O país em dois anos pode economizar R$ 200 bilhões em juros, fruto do ajuste que começou no governo passado e continua agora
O Congresso, ao voltar, terá uma tarefa imediata. Decidir se dará seguimento à tramitação do projeto de venda da Eletrobras. Se não andar nada em fevereiro, na primeira revisão bimestral do Orçamento, em março, o governo terá que contingenciar R$ 16 bilhões. Mas há boas notícias fiscais. Uma delas é a contínua redução da dívida pública. Se os juros forem mantidos nos níveis atuais até o fim do ano, mesmo sem qualquer queda eventual, o governo terá economizado em dois anos quase R$ 200 bilhões só em pagamento de juros.

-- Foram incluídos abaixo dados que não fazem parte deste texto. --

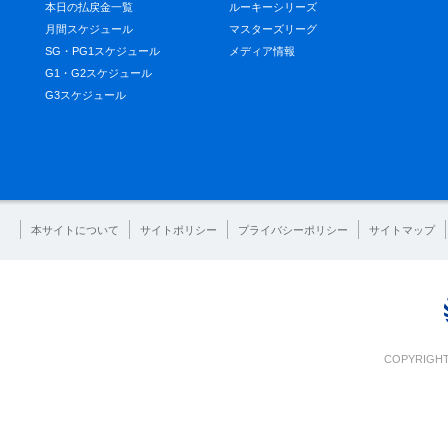
本日の払戻金一覧
ルーキーシリーズ
月間スケジュール
マスターズリーグ
SG・PG1スケジュール
メディア情報
G1・G2スケジュール
G3スケジュール
本サイトについて
サイトポリシー
プライバシーポリシー
サイトマップ
COPYRIGHT 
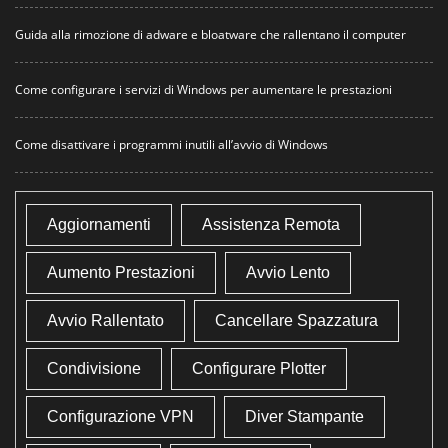
Guida alla rimozione di adware e bloatware che rallentano il computer
Come configurare i servizi di Windows per aumentare le prestazioni
Come disattivare i programmi inutili all’avvio di Windows
Aggiornamenti
Assistenza Remota
Aumento Prestazioni
Avvio Lento
Avvio Rallentato
Cancellare Spazzatura
Condivisione
Configurare Plotter
Configurazione VPN
Diver Stampante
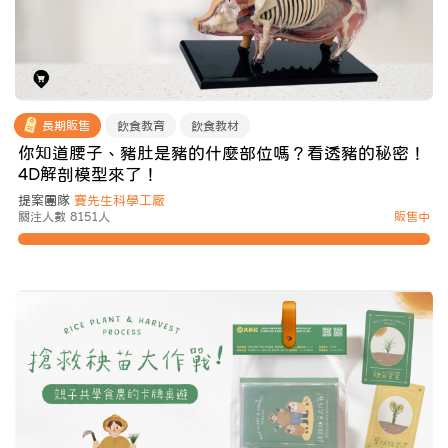
長期販售
飲食教育
飲食教材
你知道腰子、豬肚是豬的什麼部位嗎？看透豬的秘密！
4D解剖模型來了！
提案團隊
賽先生科學工厰
關注人數 8151人
販售中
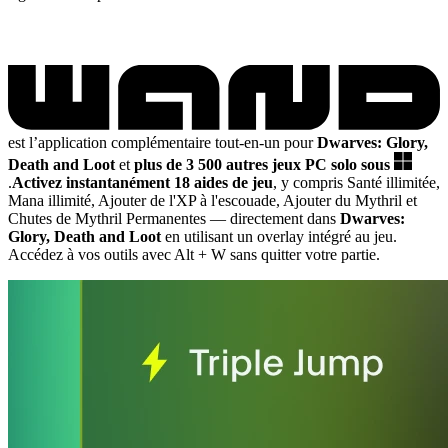
est l’application complémentaire tout-en-un pour
Dwarves: Glory,
Death and Loot
et
plus de 3 500 autres jeux PC solo sous
.
Activez instantanément 18 aides de jeu
, y compris Santé illimitée,
Mana illimité, Ajouter de l'XP à l'escouade, Ajouter du Mythril et
Chutes de Mythril Permanentes
— directement dans
Dwarves:
Glory, Death and Loot
en utilisant un overlay intégré au jeu.
Accédez à vos outils avec Alt + W sans quitter votre partie.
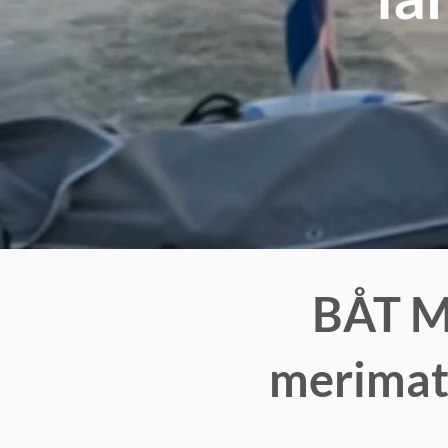
BÅT 
merimat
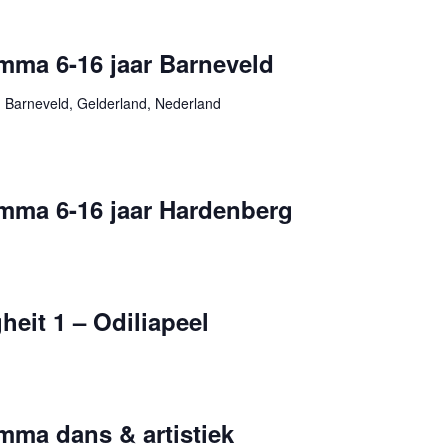
mma 6-16 jaar Barneveld
 Barneveld, Gelderland, Nederland
mma 6-16 jaar Hardenberg
heit 1 – Odiliapeel
mma dans & artistiek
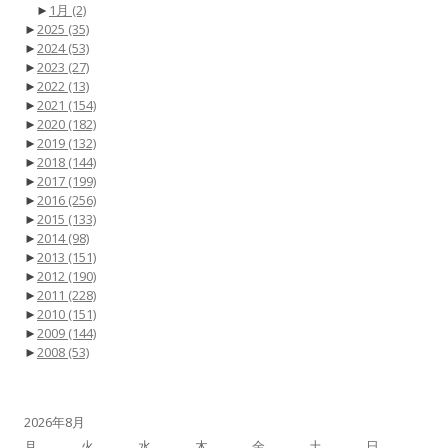
►
1月
(2)
►
2025
(35)
►
2024
(53)
►
2023
(27)
►
2022
(13)
►
2021
(154)
►
2020
(182)
►
2019
(132)
►
2018
(144)
►
2017
(199)
►
2016
(256)
►
2015
(133)
►
2014
(98)
►
2013
(151)
►
2012
(190)
►
2011
(228)
►
2010
(151)
►
2009
(144)
►
2008
(53)
2026年8月
月
火
水
木
金
土
日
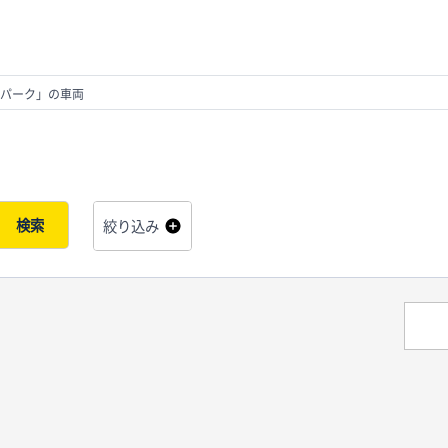
パーク」の車両
検索
絞り込み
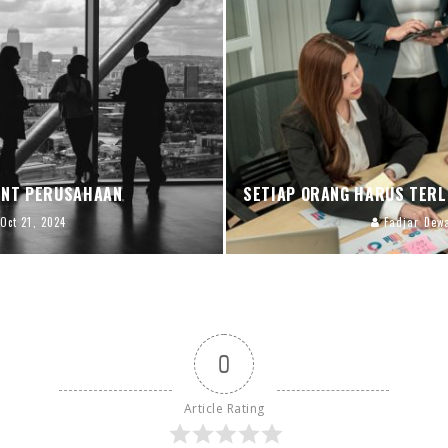
ENT PERUSAHAAN
SETIAP ORANG HARUS TERL
Oct 21, 2024
Fadjar Dew
0
Article Rating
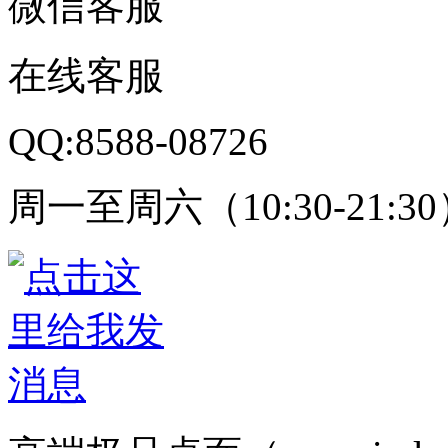
微信客服
在线客服
QQ:8588-08726
周一至周六（10:30-21:3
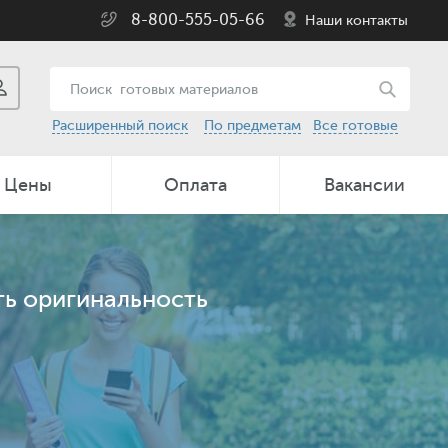
8-800-555-05-66
Наши контакты
Расширенный поиск
По предметам
Все готовые
Цены
Оплата
Вакансии
ть оригинальность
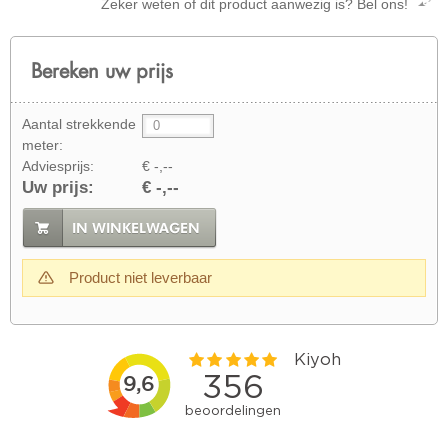
Zeker weten of dit product aanwezig is? Bel ons!
Bereken uw prijs
Aantal strekkende
meter:
Adviesprijs:
€ -,--
Uw prijs:
€ -,--
IN WINKELWAGEN
Product niet leverbaar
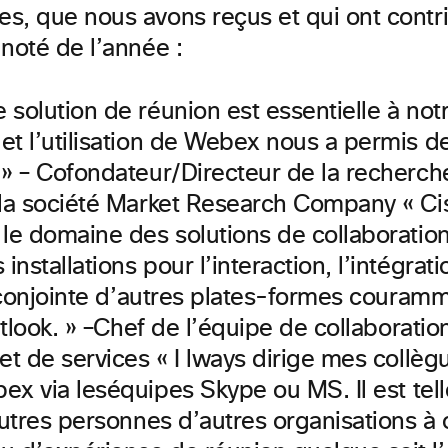
s, que nous avons reçus et qui ont contri
 noté de l’année :
 solution de réunion est essentielle à no
et l’utilisation de Webex nous a permis 
 » – Cofondateur/Directeur de la recherc
 la société Market Research Company « Ci
le domaine des solutions de collaboration
nstallations pour l’interaction, l’intégrati
n conjointe d’autres plates-formes couramm
look. » –
Chef de l’équipe de collaboration
et de services « I lways dirige mes collèg
ex via
les
équipes
Skype
ou MS. Il est tel
autres personnes d’autres organisations à 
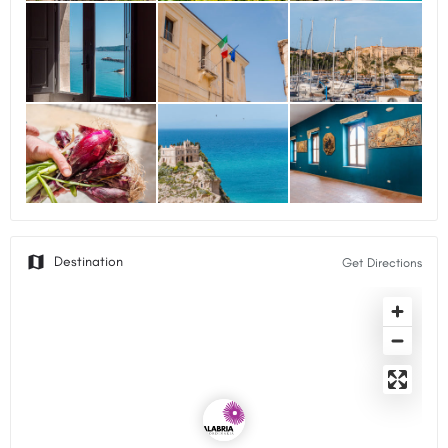
Get Directions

O contingenciamento é obrigatório pelas regras orçamentárias. Na conta das receitas entraram os R$ 16 bilhões que o governo deve arrecadar com a renovação das usinas, que só pode acontecer se a Eletrobras for privatizada. E pela lei, no final de março, o governo terá que dizer como está a gestão orçamentária. Nessa revisão, terá que comprovar que o projeto está andando. Do contrário, há risco de frustração de receita, e o congelamento de despesas é automático.
No final do ano passado, o governo acabou liberando tudo o que contingenciou. Mas o problema é que a liberação em muitos casos chegou tarde demais. A receita extra veio do leilão do petróleo. Até o início de dezembro havia R$ 34 bilhões bloqueados. Quando liberou, muitos ministérios não conseguiram gastar. O ano passado terminou com dados fiscais muito melhores do que o imaginado, mas ainda com déficit. Se parte desse dinheiro liberado no final de 2019 for gasto este ano, isso pressionará as contas de 2020. São os problemas das muitas regras engessadas do orçamento brasileiro.
A decisão de aumentar o salário mínimo na proporção da inflação do ano passado foi tomada na equipe econômica por dois motivos: primeiro, porque a lei exige que haja recomposição do poder de compra do salário mínimo. Segundo, como será por MP, o Congresso poderia mudar. O que criou a defasagem foi que a inflação subiu no final do ano, mais precisamente, no último mês. Por isso a inflação de fato ocorrida foi um ponto percentual acima das projeções.
Mas não há espaço para novas pressões de gastos. Uma delas foi o pedido do presidente Bolsonaro de se dar redução na conta de luz dos templos religiosos. As igrejas já têm deduções ou isenções em vários tributos como Imposto de Renda e IPTU. Se tiverem privilégios nos pagamentos da energia, isso será pago pelos outros consumidores. Pelo contrato, a empresa de energia não pode ter prejuízo na venda de luz. Então alguém pagará. Além do mais, isso vai na direção oposta da defendida pelo Ministério da Economia.
O temor entre integrantes da equipe econômica é que as notícias de melhora nas contas do governo sejam entendidas como licença para aumentar os gastos. Alguns são indispensáveis, evidentemente. Mas o que se ouve por lá é que o Brasil não pode esquecer que ainda é um país deficitário e com uma grande dívida pública.
A melhora mais visível foi exatamente na dívida. Essa redução dos juros e, portanto, dos custos, começou no governo Temer, quando a Selic saiu, de forma consistente, de 14,25% até 6,5%. Mas as quedas que aconteceram no atual governo já produziram efeito. Na conta de juros brutos, o governo pagou, em 2019, R$ 69 bilhões a menos do que pagaria se a Selic permanecesse em 6,5%. E este ano, se ficar constante, haverá outra redução de R$ 120 bilhões. O governo pagava de juros 9% do PIB em 2015 e deve estar pagando entre 4% e 4,5% agora, segundo fontes do governo. A mudança da TJLP para TLP, também na administração Temer, diminuiu o subsídio financeiro concedido via BNDES. E o banco no ano passado devolveu ao Tesouro R$ 123 bilhões, que foram usados para abater dívida. Além disso, houve a reforma da Previdência, que não tem efeito imediato, mas melhora as projeções, e a venda de parte das reservas cambiais.
Tudo isso fez cair a dívida pública. A previsão era de que bateria em 80% do PIB e está em 77%. Essa reversão estava projetada pelos economistas para acontecer no próximo mandato presidencial. Já está acontecendo. O temor agora é que o mundo político entenda isso como licença para ampliar gastos. E por mundo político entenda-se até o presidente, com pressões como essa da energia dos templos religiosos. O Brasil é um país que está começando o seu ajuste fiscal. Há muito a ser feito.